Ci sono momenti nella vita in cui tutto ciò che abbiamo attorno sembra cambiare improvvisamente. E’ come se un terremoto aprisse una voragine. Gli interrogativi prendono il sopravvento e si mette tutto in discussione, ci ritroviamo sballottati tra i sogni e la realtà, tra il volere e il dovere, tra il cuore e la testa, tra il dolce del cioccolato e l’amaro dell’arancia.
In situazioni come queste, regalarsi una pausa prendendo un gelato che rinfreschi corpo e mente è quello che ci vuole. Il problema è solo uno: scegliere i gusti e fare l’abbinamento perfetto. E’ meglio cioccolato normale o provare quello all’arancia? Per poi abbinarlo con menta o stracciatella? E se poi l’abbinamento non mi piace?
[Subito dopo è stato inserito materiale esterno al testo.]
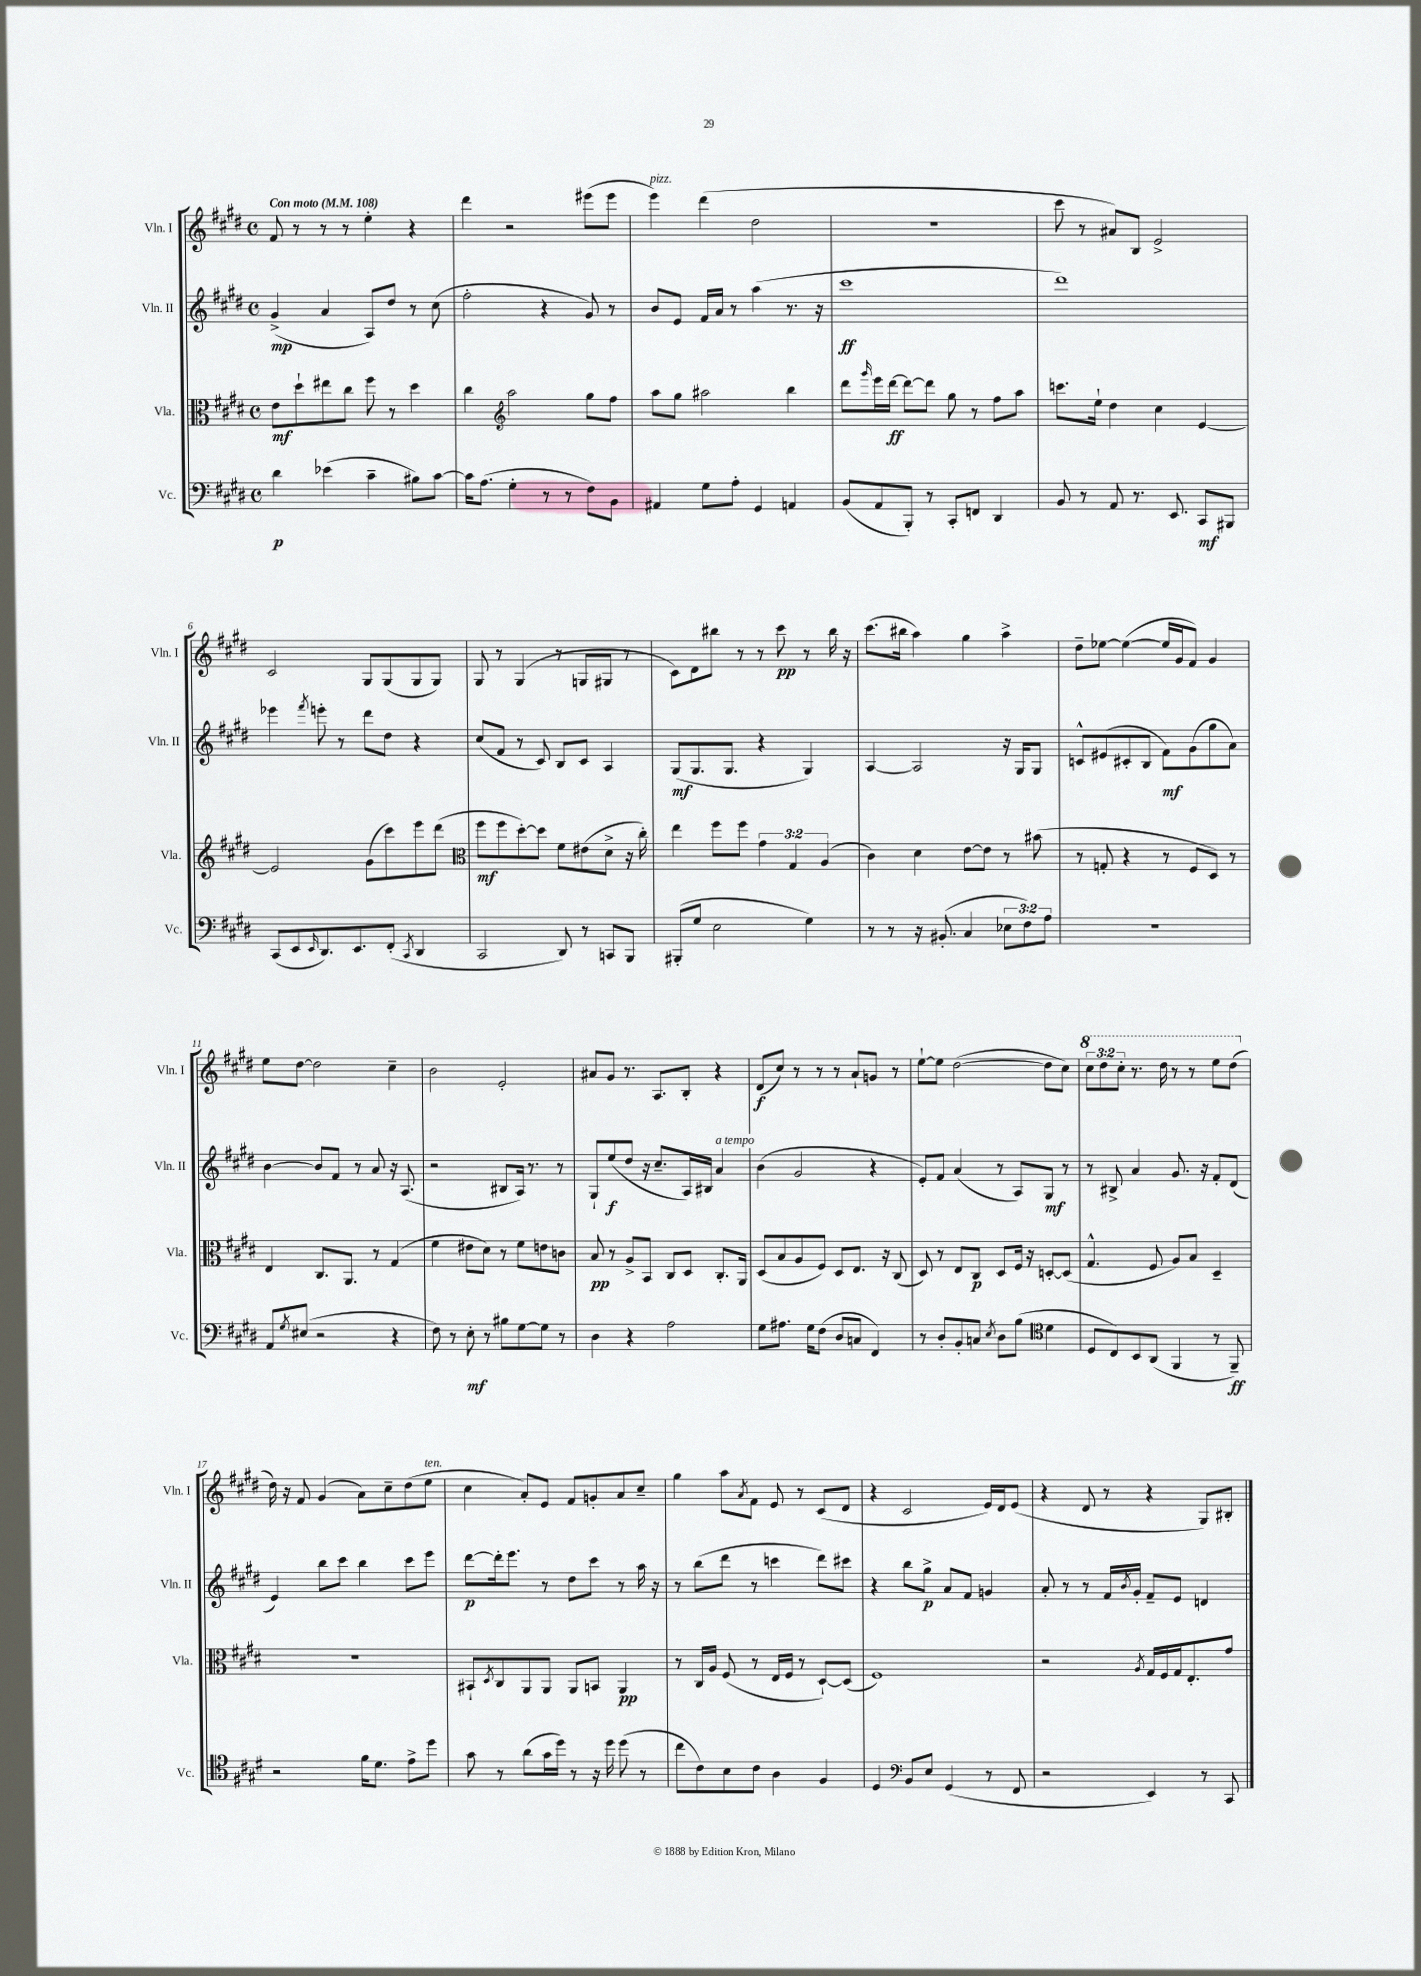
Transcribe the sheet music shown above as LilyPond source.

<<
\new StaffGroup <<
\new Staff = "s0" \with { instrumentName = "Vln. I" shortInstrumentName = "Vln. I" } {
    \clef treble \key e \major \defaultTimeSignature \time 4/4 \override Staff.TupletNumber.text = #tuplet-number::calc-fraction-text \tempo "Con moto" 4 = 108
    fis'8 r8 r8 r8 e''4-. r4 |
    dis'''4 r2 eis'''8( eis'''8 |
    e'''4^\markup { \italic "pizz." }) dis'''4( dis''2 |
    R1 |
    cis'''8 r8 ais'8) b8 e'2-> |
    cis'2 gis8 gis8( gis8 gis8) |
    gis8 r8 gis4( r8 g8 gis8 r8 |
    cis'8) dis'8 bis''8 r8 r8 cis'''8\pp r8 bis''16 r16 |
    cis'''8.( bis''16 a''4) gis''4 a''4-> |
    dis''8-- ees''8~ ees''4~( ees''16 gis'16 fis'8) gis'4 |
    e''8 dis''8~ dis''2 cis''4-- |
    b'2 e'2-. |
    ais'8 gis'8 r8. a8. b8-. r4 |
    dis'8\f( cis''8) r8 r8 r8 a'8-! g'8 r8 |
    e''8~-! e''8 dis''2~( dis''8 cis''8) |
    \tuplet 3/2 { \ottava #1 cis'''8 dis'''8 cis'''8-. } r8. dis'''16 r8 r8 e'''8 dis'''8( \ottava #0 |
    dis''16) r16 fis'8 gis'4( a'8) cis''8-- dis''8( e''8^\markup { \italic "ten." } |
    cis''4 a'8-.) e'8 fis'8 g'8-. a'8 cis''8-- |
    gis''4 a''8 \acciaccatura { a'8 } fis'8 e'8 r8 cis'8( dis'8 |
    r4 cis'2 e'16) dis'16 e'8( |
    r4 dis'8 r8 r4 gis8) bis8-. \bar "|." |
}
\new Staff = "s1" \with { instrumentName = "Vln. II" shortInstrumentName = "Vln. II" } {
    \clef treble \key e \major \defaultTimeSignature \time 4/4
    gis'4->\mp( a'4 a8) dis''8 r8 cis''8( |
    fis''2-. r4 gis'8) r8 |
    b'8 e'8 fis'16 a'16 r8 a''4( r8. r16 |
    cis'''1\ff |
    dis'''1) |
    ees'''4 \acciaccatura { fis'''8 } e'''8-. r8 dis'''8 dis''8 r4 |
    cis''8( fis'8 r8 cis'8) b8 cis'8 a4 |
    gis8\mf( gis8. gis8. r4 gis4) |
    a4~ a2 r16 gis16 gis8 |
    c'8-^ eis'8( cis'8-. b8 fis'8\mf) gis'8( gis''8 a'8) |
    b'4~ b'8 fis'8 r8 a'8 r16 a8.( |
    r2 bis8 a16) r8. r8 |
    gis8-! e''8\f( dis''8 r16 cis''8.-- a16) bis16 a'4^\markup { \italic "a tempo" } |
    b'4( gis'2 r4 |
    e'8-.) fis'8 a'4( r8 a8) gis8\mf r8 |
    r8 bis8-> a'4 gis'8. r16 fis'8-. dis'8( |
    e'4) b''8 cis'''8 b''4 cis'''8 e'''8 |
    dis'''8~\p dis'''16-. e'''8. r8 dis''8 cis'''8 r8 a''16 r16 |
    r8 b''8( dis'''8 r8 c'''4 dis'''8) cis'''8 |
    r4 b''8 gis''8->\p a'8 fis'8 g'4 |
    a'8-. r8 r8 fis'16 \acciaccatura { b'8 } gis'16-. fis'8-- e'8 d'4 \bar "|." |
}
\new Staff = "s2" \with { instrumentName = "Vla." shortInstrumentName = "Vla." } {
    \clef alto \key e \major \defaultTimeSignature \time 4/4 \override Staff.TupletNumber.text = #tuplet-number::calc-fraction-text
    e'8\mf dis''8-! eis''8 cis''8 fis''8 r8 dis''4 |
    cis''4 \clef treble a''2 gis''8 fis''8 |
    a''8 gis''8 ais''2 b''4 |
    dis'''8 \grace { gis'''16 } e'''16 dis'''16~\ff dis'''8~ dis'''8 gis''8 r8 fis''8 a''8 |
    c'''8. e''16-! dis''4 cis''4 e'4~ |
    e'2 gis'8( cis'''8) e'''8 dis'''8( |
    \clef alto fis''8\mf fis''8 dis''8~-.) dis''8 fis'8 eis'8( dis'8-> r16 cis''16-.) |
    e''4 fis''8 fis''8 \tuplet 3/2 { gis'4 gis4 a4( } |
    cis'4) dis'4 e'8~ e'8 r8 bis'8( |
    r8 g8-. r4 r8 fis8 dis8) r8 |
    e4 cis8. a,8. r8 gis4( |
    fis'4 eis'8 dis'8) r8 fis'8 e'8 c'8 |
    b8\pp r8 a8-> b,8 cis8 dis8 cis8.-. a,16 |
    dis8( b8 a8 fis8) dis8 e8. r16 cis8( |
    dis8) r8 e8 cis8\p dis8 fis16 r16 d8~-. d8( |
    gis4.-^ fis8 a8) b8 dis4-- |
    R1 |
    bis,8-! \acciaccatura { dis8 } cis8 a,8 a,8 a,8 b,8 a,4\pp |
    r8 cis16 a16 fis8( r8 e16 fis16 r8 dis8~-!) dis8( |
    fis1) |
    r2 \acciaccatura { a8 } gis16 fis16 gis16 e8.-. gis'8 \bar "|." |
}
\new Staff = "s3" \with { instrumentName = "Vc." shortInstrumentName = "Vc." } {
    \clef bass \key e \major \defaultTimeSignature \time 4/4 \override Staff.TupletNumber.text = #tuplet-number::calc-fraction-text
    dis'4\p ees'4( cis'4-- bis8) cis'8~ |
    cis'16 a8.( gis4-. r8 r8 fis8) b,8 |
    ais,4 gis8 a8-. gis,4 a,4 |
    b,8( a,8 b,,8-.) r8 cis,8-. f,8 dis,4 |
    b,8 r8 a,8 r8. e,8. cis,8\mf bis,,8 |
    cis,8( e,8 \grace { e,16 } dis,8.) e,8. fis,8-.( \acciaccatura { cis,8 } dis,4 |
    cis,2 dis,8) r8 c,8 b,,8 |
    bis,,8-.( gis8 e2 gis4) |
    r8 r8 r16 bis,8.-.( cis4 \tuplet 3/2 { ees8 fis8) a8 } |
    R1 |
    a,8 \acciaccatura { gis8 } eis8( r2 r4 |
    fis8) r8 e8-.\mf r8 bis8 gis8~ gis8 r8 |
    dis4 r4 a2 |
    gis8 ais8. gis16 fis8( dis8 c8 fis,4) |
    r8 dis8-. b,8-. c8 \acciaccatura { e8 } dis8 b8( \clef tenor dis'4 |
    dis8 cis8) b,8 a,8( fis,4 r8 fis,8--\ff) |
    r2 fis'16 dis'8. e'8-> dis''8 |
    gis'8 r8 a'8( gis'16 dis''16) r8 r16 dis''16 dis''8( r8 |
    cis''8 cis'8) b8 cis'8 a4 fis4 |
    dis4 \clef bass b,8 e8 gis,4( r8 fis,8 |
    r2 e,4) r8 cis,8 \bar "|." |
}
>>
>>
E se volessi provare tutti i gusti? Questi e molti altri sono i dubbi che tartassano la protagonista di “Cioccolato all’arancia”, una ragazza ossessionata dall’ansia di prendere la scelta giusta. Per il gelato e per la vita.
Perché a volte, per riconoscere quel che ci piace davvero dobbiamo avere il coraggio di perderci e anche, forse, di assaggiare quel che non ci piace…
Note di regia
Un famoso filosofo scriveva che quel che si muove, quel che acquista impulso e attività, lo fa perché contiene in sé una contraddizione. Ogni cosa contiene il suo opposto e se così non
fosse tutto sarebbe fermo, non ci sarebbe vita. Cioccolato all’Arancia esprime a pieno questo continuo movimento dialettico, nello spazio e nel tempo di uno spaccato quotidiano:
una ragazza vive una lunga, interminabile, giornata con tutte le contraddizioni in lei e fuori di lei. Lei è un vulcano di cose da dire e ne viene fuori un vero e proprio flusso di coscienza che incontra interlocutori diversi, ma in fin dei conti rimane un dialogo interiore. Il mare di parole della protagonista veicola, plasma e definisce il suo pensare e se è vero che il pensiero è materia, la scena non può che riflettere un mondo che è somma del pensato e del percepito, del dolce del cioccolato e l’amaro dell’arancia.